Task prompt:
Set down the data below in full and exactly, minus the pictures.
Provided records: Begin
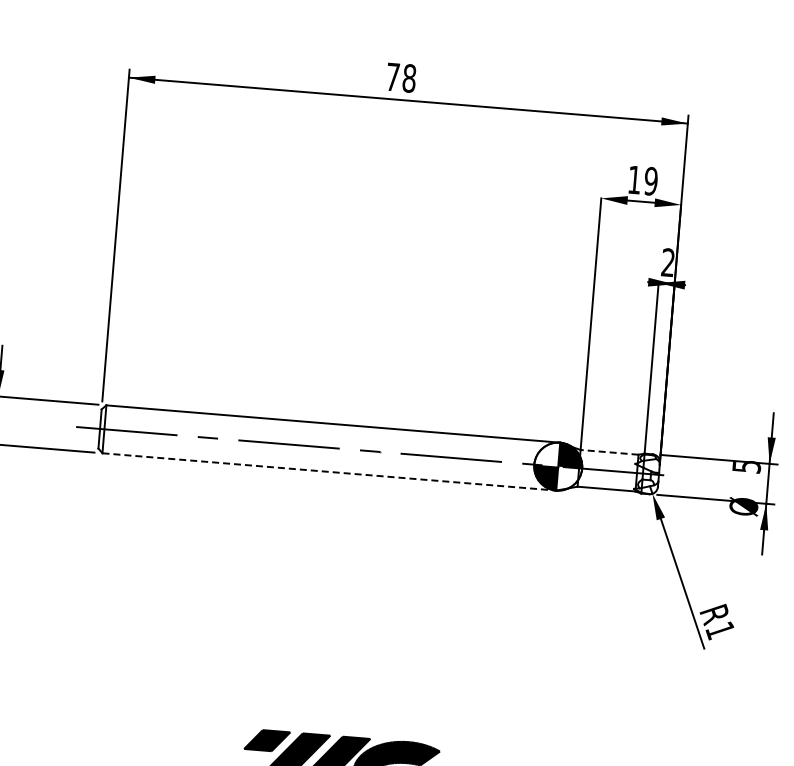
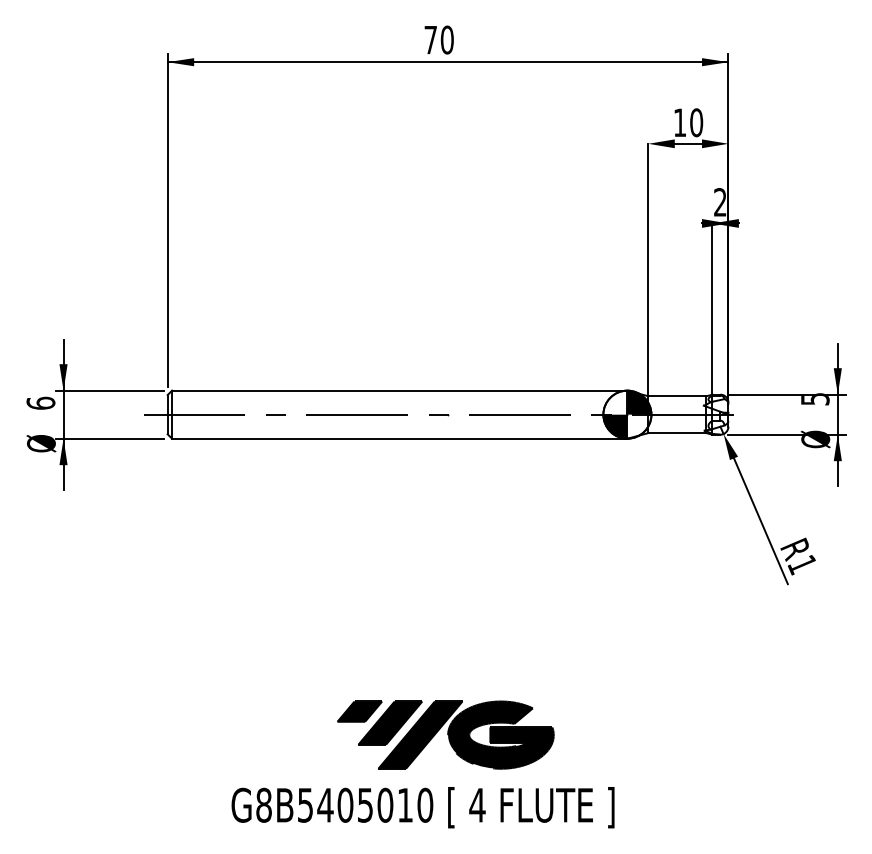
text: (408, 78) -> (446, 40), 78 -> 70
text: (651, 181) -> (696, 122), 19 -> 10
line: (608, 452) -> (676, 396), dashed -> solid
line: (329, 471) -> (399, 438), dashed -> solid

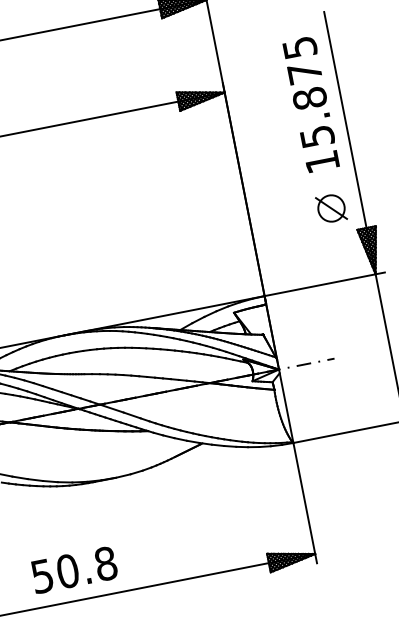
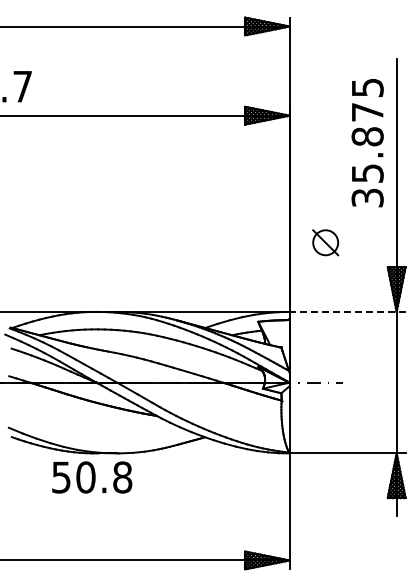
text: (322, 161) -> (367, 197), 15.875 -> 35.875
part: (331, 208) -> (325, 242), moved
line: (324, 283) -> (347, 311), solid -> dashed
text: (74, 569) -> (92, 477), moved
Provided records: End
Written response:
text: (408, 78) -> (446, 40), 78 -> 70
text: (651, 181) -> (696, 122), 19 -> 10
line: (608, 452) -> (676, 396), dashed -> solid
line: (329, 471) -> (399, 438), dashed -> solid

text: (322, 161) -> (367, 197), 15.875 -> 35.875
part: (331, 208) -> (325, 242), moved
line: (324, 283) -> (347, 311), solid -> dashed
text: (74, 569) -> (92, 477), moved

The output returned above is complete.